■ SOURCE EXTRACT ■
----
In France, genre painting was a branch of art only grudgingly acknowledged until it came into its own in the eighteenth century. Jean Francois de Troy's Declaration of Love (Pl. III) and The Garter (cover and Pl. V) are excellent examples of the tableau de mode (fashionable picture), a type of genre painting that de Troy invented.(1) These glimpses of intimate moments in the lives of the Parisian upper classes re-create with great fidelity the look and feel of contemporary costumes and decor. They also convey a current of sexual intrigue representing two strategies of seduction. In The Declaration of Love the suitor pleads his case on bended knee. The setting is a fashionable sofa set into the rococo paneling. In The Garter the man has risen from his chair to help the woman attach her garter, and has been rebuked. De Troy took great pleasure in depicting the opulence and decorative effect of French interiors. In each picture fictive works of art comment on the flirtations in progress. Thus in The Declaration Mars and Venus embrace in a painting set into the wall, and in The Garter a bronze nude adorns the elaborate gilded console table.
Unlike Dutch and Flemish genre painters, who depicted the full range of public activities, from concerts to tavern brawls, their eighteenth-century French counterparts favored the rituals of aristocratic courtship, family life, and household routines. French genre painters most often depicted women rather than men, who, by contrast, populate a significant percentage of seventeenth-century Dutch and Flemish genre paintings.
----
■ GIVEN MATERIAL ■
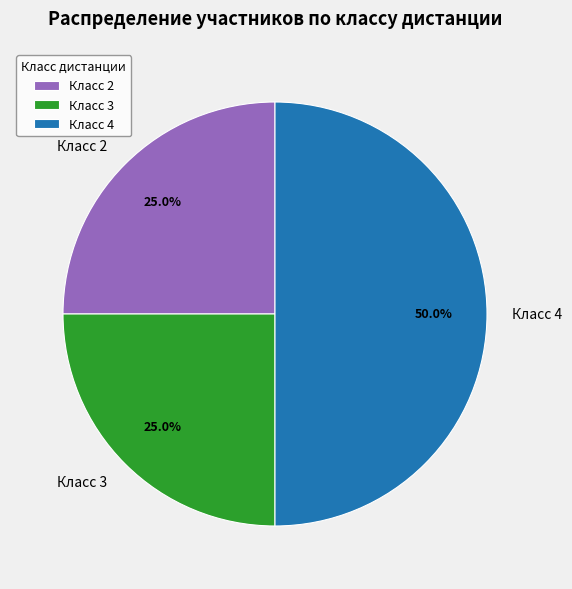

Which category has the biggest portion of the pie?

Класс 4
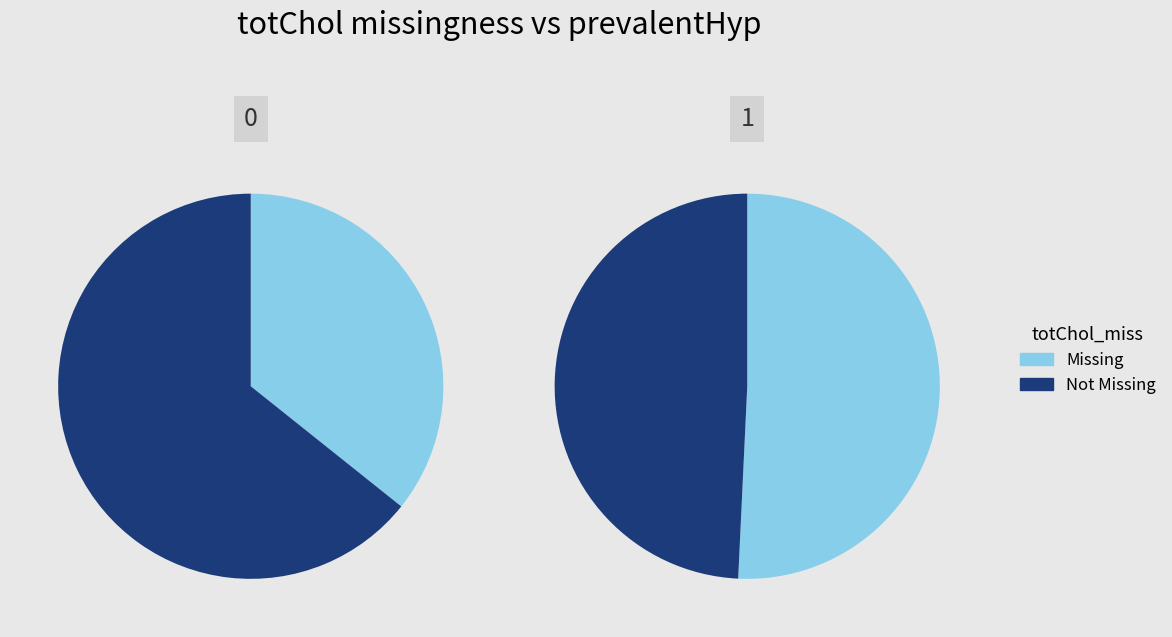

Is it true that B11 is 19% of the pie?

False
----
■ REQUIRED TASKS ■
A. Quote the passage on French genre painting between "Unlike Dutch and" and "Flemish genre paintings.", inclusive.
B. Answer these questions from the passage on French genre painting:
(i) What type of genre painting did de Troy invent?
(ii) In The Declaration of Love, which figures embrace in the painting set into the wall?
(iii) Whom did French genre painters most often depict?

■ RESPONSES BY TASK ■
A.
Unlike Dutch and Flemish genre painters, who depicted the full range of public activities, from concerts to tavern brawls, their eighteenth-century French counterparts favored the rituals of aristocratic courtship, family life, and household routines. French genre painters most often depicted women rather than men, who, by contrast, populate a significant percentage of seventeenth-century Dutch and Flemish genre paintings.

B.
(i) The tableau de mode (fashionable picture).
(ii) Mars and Venus.
(iii) Women rather than men.